The New Tech Paradigm
India's IT bellwether has been for many years investing in new technologies, such as cloud computing and machine learning.
“The technologies that we are talking about have existed for many years now,” Gopinathan said, adding that new technologies always face a challenge from a fully depreciated technology stack. “If you take cloud at its very basic level, the functionality that it delivers is not very different from what your existing infrastructure will deliver. It (cloud) delivers security, higher resiliency, higher flexibility, but it’s not easy to value that in a situation.”
But the pandemic changed it all.
This crisis has put a value to that resilience because companies that had the (cloud) infrastructure were up and running faster than those who were scrambling to survive from this sudden shock, he said. Businesses and management took decision in favour business continuity.
“Suddenly the business value becomes more apparent and the decision becomes easier and that forces that jump [from the traditional to new technology]. That’s what the pandemic has done.

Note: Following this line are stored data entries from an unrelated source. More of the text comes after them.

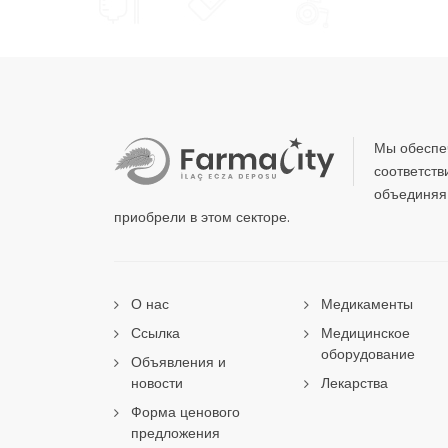
Мы обеспе
соответств
объединяя 
приобрели в этом секторе.
О нас
Медикаменты
Ссылка
Медицинское
оборудование
Объявления и
новости
Лекарства
Форма ценового
предложения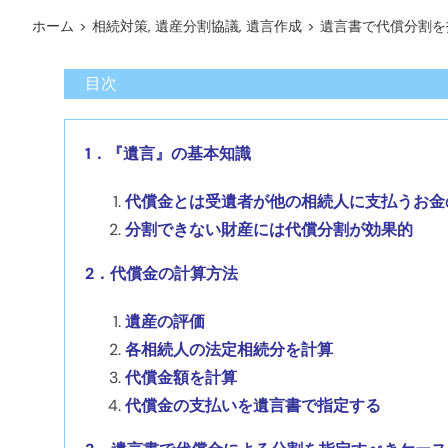
ホーム
>
相続対策
,
遺産分割協議
,
遺言作成
>
遺言書で代償分割を
目次
1．『遺言』の基本知識
代償金とは受遺者が他の相続人に支払うお金
分割できない財産には代償分割が効果的
2．代償金の計算方法
遺産の評価
各相続人の法定相続分を計算
代償金額を計算
代償金の支払いを遺言書で指定する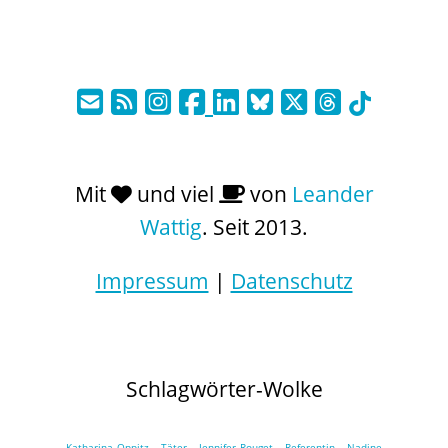
Mit
und viel
von
Leander
Wattig
. Seit 2013.
Impressum
|
Datenschutz
Schlagwörter-Wolke
Katharina Oppitz
Täter
Jennifer Rouget
Referentin
Nadine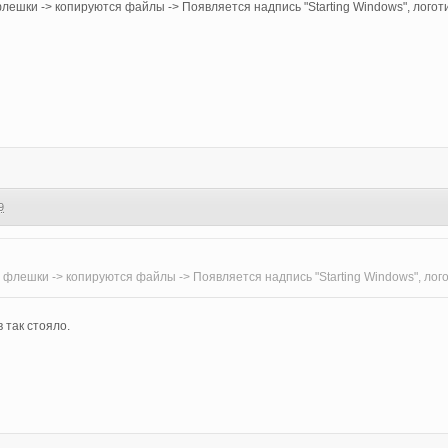
лешки -> копируются файлы -> Появляется надпись "Starting Windows", логот
9
 флешки -> копируются файлы -> Появляется надпись "Starting Windows", лог
 так стояло.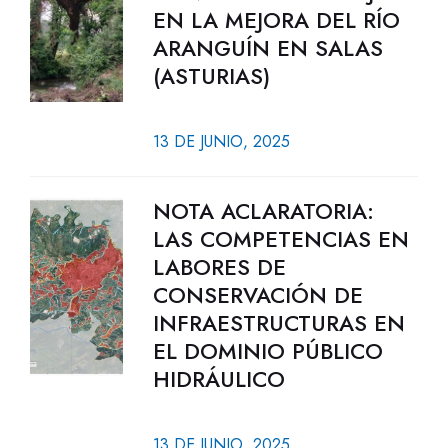
EN LA MEJORA DEL RÍO
ARANGUÍN EN SALAS
(ASTURIAS)
13 DE JUNIO, 2025
NOTA ACLARATORIA:
LAS COMPETENCIAS EN
LABORES DE
CONSERVACIÓN DE
INFRAESTRUCTURAS EN
EL DOMINIO PÚBLICO
HIDRÁULICO
13 DE JUNIO, 2025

It has forced that jump.”
And that’s where further opportunities come in.
“The jump lands you in a new space which delivers resilience but not further functionality,” Gopinathan said. “To get to the real future benefit of that new space, you (clients) need to be able to consume a lot of the new capabilities (apps, services and platforms created by IT firms). That consumption can happen on an incremental basis. Once you have written off your old estate to the new estate, you have done that investment to shift there. After that it is incremental investment and that is easier for companies to consume.”
Flight To Quality
The value of operational excellence, resilience and quality tends to be underplayed in a stable operating environment, according to Gopinathan.
“The real value of quality comes when the road gets bumpy and it is when you really start testing what you have,” he said. “For many of our customers, value of services is lot more visible now and that is why we are seeing this flight to quality. That’s the driver to [vendor] consolidation.”
As clients build out newer services on the new technology platform, there will be demand. That, Gopinathan said, will prompt more client spending. “I do believe that there will be higher client spending for multi-years.”
The company added $8.6 billion of contracts to its order book in the second quarter.
Besides, TCS net hired 9,864 employees in the second quarter, and announced salary hikes effective Oct. 1.
“Everything is significantly technology leveraged, that’s where the confidence comes from, “said Gopinathan. “What we are doing on our part is taking a forward call on that. We are betting on that in terms of investments we are doing, and to build on our intellectual assets, we are doubling down on our key partnerships, investing in our employees training and upskilling, as well as hiring. We are well-positioned to meet the demand that we foresee.”